From Casetext: Smarter Legal Research

Kyles v. Charney

UNITED STATES DISTRICT COURT EASTERN DISTRICT OF WISCONSIN
May 8, 2018
Case No. 17-cv-1102-pp (E.D. Wis. May. 8, 2018)

Opinion

Case No. 17-cv-1102-pp

05-08-2018

ELLIOTT G. KYLES, Plaintiff, v. BEAU CHARNEY, RICARDO ESCALANTE, and JEREMY NELSON, Defendants.


DECISION AND ORDER SCREENING PLAINTIFF'S AMENDED COMPLAINT (DKT. NO. 9) AND DISMISSING CASE

The plaintiff, who is representing himself, is an inmate at the Dodge Correctional Institution. Dkt. No. 11. He filed a complaint under 42 U.S.C. §1983, alleging that the defendants violated his constitutional rights. Dkt. No. 1. After identifying problems in the plaintiff's original complaint, the court gave him the opportunity to file an amended complaint, dkt. no. 8; he did so on February 12, 2018, dkt. no. 9. The court will screen the plaintiff's amended complaint as required by 28 U.S.C. §1915A(a).

I. Screening the Plaintiff's Complaint

A. Federal Screening Standard

The court must dismiss a complaint if the plaintiff raises claims that are legally "frivolous or malicious," that fail to state a claim upon which relief may be granted, or that seek monetary relief from a defendant who is immune from such relief. 28 U.S.C. §1915A(b).

To state a claim, a complaint must contain sufficient factual matter, accepted as true, "that is plausible on its face." Ashcroft v. Iqbal, 556 U.S. 662, 678 (2009) (quoting Bell Atlantic Corp. v. Twombly, 550 U.S. 544, 570 (2007)). "A claim has facial plausibility when the plaintiff pleads factual content that allows a court to draw the reasonable inference that the defendant is liable for the misconduct alleged." Id. (citing Twombly, 550 U.S. at 556).

[Stored items from a collection]
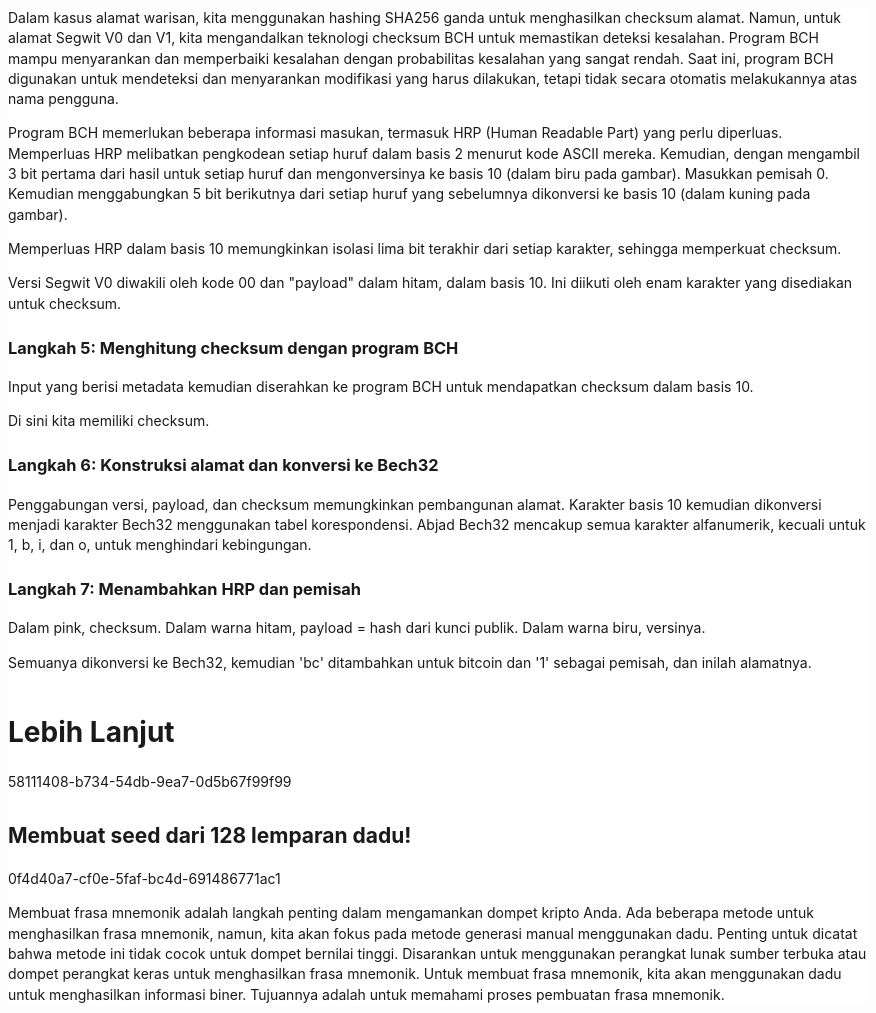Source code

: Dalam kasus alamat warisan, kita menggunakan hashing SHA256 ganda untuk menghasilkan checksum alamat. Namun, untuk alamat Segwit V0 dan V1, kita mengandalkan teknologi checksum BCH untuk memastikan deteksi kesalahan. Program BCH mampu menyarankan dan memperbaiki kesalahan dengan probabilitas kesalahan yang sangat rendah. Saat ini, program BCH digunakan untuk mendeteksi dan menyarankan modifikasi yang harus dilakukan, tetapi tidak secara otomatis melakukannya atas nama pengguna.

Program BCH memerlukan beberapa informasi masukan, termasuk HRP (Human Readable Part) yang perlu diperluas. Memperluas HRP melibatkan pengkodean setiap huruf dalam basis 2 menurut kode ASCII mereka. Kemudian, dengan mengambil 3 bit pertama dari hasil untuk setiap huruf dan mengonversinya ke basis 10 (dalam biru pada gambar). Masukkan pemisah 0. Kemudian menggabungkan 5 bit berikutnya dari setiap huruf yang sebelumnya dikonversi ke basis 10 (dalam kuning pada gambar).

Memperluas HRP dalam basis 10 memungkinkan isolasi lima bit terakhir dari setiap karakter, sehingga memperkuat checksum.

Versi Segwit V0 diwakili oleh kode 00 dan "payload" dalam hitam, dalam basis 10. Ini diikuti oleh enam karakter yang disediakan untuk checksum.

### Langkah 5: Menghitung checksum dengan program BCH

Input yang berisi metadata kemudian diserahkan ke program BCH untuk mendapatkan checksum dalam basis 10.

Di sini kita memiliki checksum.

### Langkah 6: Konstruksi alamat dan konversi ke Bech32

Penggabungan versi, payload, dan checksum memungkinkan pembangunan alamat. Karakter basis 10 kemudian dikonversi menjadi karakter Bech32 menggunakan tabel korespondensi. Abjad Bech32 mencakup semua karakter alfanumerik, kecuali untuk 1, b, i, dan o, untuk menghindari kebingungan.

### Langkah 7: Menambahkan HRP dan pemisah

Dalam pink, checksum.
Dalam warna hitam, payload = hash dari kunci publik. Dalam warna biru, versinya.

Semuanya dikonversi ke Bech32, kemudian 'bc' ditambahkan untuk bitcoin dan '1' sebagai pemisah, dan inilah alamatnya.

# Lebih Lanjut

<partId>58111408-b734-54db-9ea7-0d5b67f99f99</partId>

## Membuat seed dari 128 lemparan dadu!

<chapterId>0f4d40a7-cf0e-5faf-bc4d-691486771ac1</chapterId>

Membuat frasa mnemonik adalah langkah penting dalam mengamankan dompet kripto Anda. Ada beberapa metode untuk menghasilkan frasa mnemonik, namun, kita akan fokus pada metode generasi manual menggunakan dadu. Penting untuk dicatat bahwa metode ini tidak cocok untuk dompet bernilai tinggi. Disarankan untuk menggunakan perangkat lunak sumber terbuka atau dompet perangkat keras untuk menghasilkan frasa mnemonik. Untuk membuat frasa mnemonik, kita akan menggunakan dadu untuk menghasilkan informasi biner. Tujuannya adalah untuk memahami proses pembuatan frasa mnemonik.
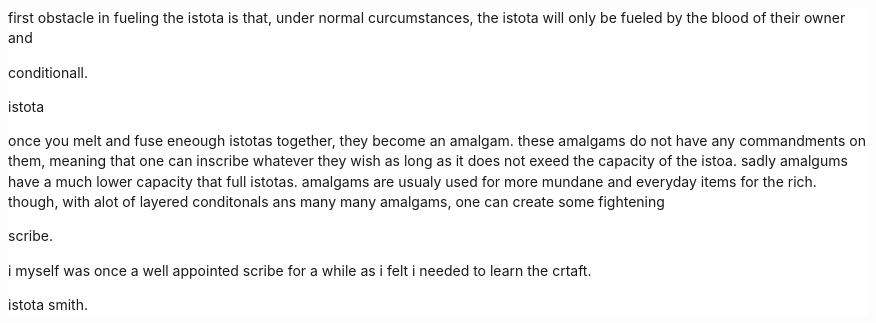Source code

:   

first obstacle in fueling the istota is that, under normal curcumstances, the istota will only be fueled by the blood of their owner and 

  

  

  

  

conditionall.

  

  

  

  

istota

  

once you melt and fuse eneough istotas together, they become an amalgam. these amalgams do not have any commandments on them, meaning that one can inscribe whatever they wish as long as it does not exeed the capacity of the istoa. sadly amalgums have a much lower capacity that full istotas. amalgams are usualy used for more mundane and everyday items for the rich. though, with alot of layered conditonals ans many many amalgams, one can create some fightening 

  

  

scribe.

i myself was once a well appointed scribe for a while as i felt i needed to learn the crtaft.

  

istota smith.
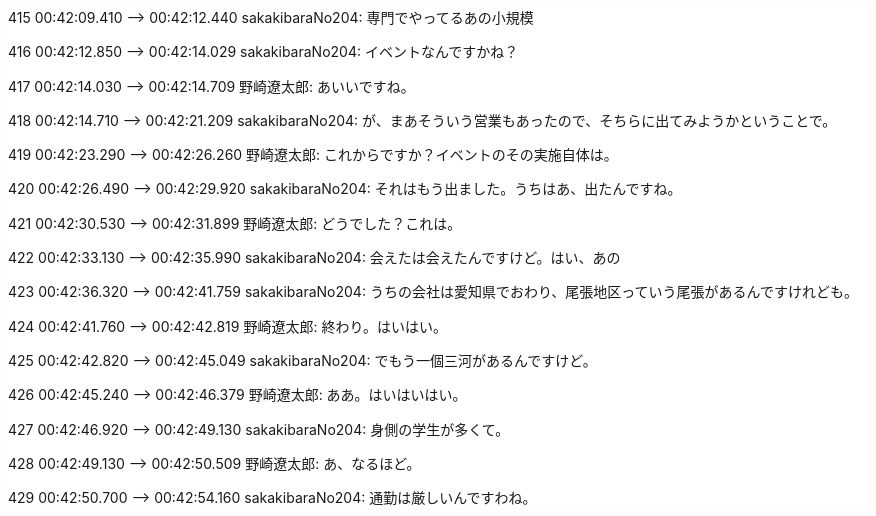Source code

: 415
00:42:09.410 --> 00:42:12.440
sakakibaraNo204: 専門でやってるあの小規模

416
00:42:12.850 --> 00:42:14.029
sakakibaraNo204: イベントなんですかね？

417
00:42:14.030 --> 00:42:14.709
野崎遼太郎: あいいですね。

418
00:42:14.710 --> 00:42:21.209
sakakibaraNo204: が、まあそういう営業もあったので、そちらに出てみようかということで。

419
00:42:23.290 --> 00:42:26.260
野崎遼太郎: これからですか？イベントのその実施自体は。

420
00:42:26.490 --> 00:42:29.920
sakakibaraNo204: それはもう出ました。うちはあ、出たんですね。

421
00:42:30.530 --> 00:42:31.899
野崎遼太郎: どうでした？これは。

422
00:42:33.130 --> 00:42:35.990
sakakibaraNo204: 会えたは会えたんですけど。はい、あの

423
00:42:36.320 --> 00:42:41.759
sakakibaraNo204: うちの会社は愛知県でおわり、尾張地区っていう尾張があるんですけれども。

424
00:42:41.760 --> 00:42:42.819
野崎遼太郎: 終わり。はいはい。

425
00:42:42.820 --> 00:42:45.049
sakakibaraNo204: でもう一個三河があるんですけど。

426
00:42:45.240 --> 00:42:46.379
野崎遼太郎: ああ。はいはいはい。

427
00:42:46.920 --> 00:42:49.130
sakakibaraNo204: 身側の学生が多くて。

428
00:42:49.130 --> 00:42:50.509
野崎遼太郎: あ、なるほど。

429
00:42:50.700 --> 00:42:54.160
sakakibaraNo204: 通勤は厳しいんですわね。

• _Required actions_:
(a) Please say whether each statement agrees with the Kyles v. Charney decision, answering yes or no and quoting the deciding words: (i) the plaintiff filed his amended complaint on February 12, 2018; (ii) the plaintiff is held at the Dodge Correctional Institution; (iii) a lawyer represents the plaintiff.
(b) Echo the portion of the Kyles v. Charney decision that opens with the words containing "The court must" and closes with "U.S. at 556).".
Work from the Kyles v. Charney decision alone.

• _Replies_:
(a)
(i) Yes: "he did so on February 12, 2018"
(ii) Yes: "is an inmate at the Dodge Correctional Institution"
(iii) No: "who is representing himself"

(b)
The court must dismiss a complaint if the plaintiff raises claims that are legally "frivolous or malicious," that fail to state a claim upon which relief may be granted, or that seek monetary relief from a defendant who is immune from such relief. 28 U.S.C. §1915A(b).

To state a claim, a complaint must contain sufficient factual matter, accepted as true, "that is plausible on its face." Ashcroft v. Iqbal, 556 U.S. 662, 678 (2009) (quoting Bell Atlantic Corp. v. Twombly, 550 U.S. 544, 570 (2007)). "A claim has facial plausibility when the plaintiff pleads factual content that allows a court to draw the reasonable inference that the defendant is liable for the misconduct alleged." Id. (citing Twombly, 550 U.S. at 556).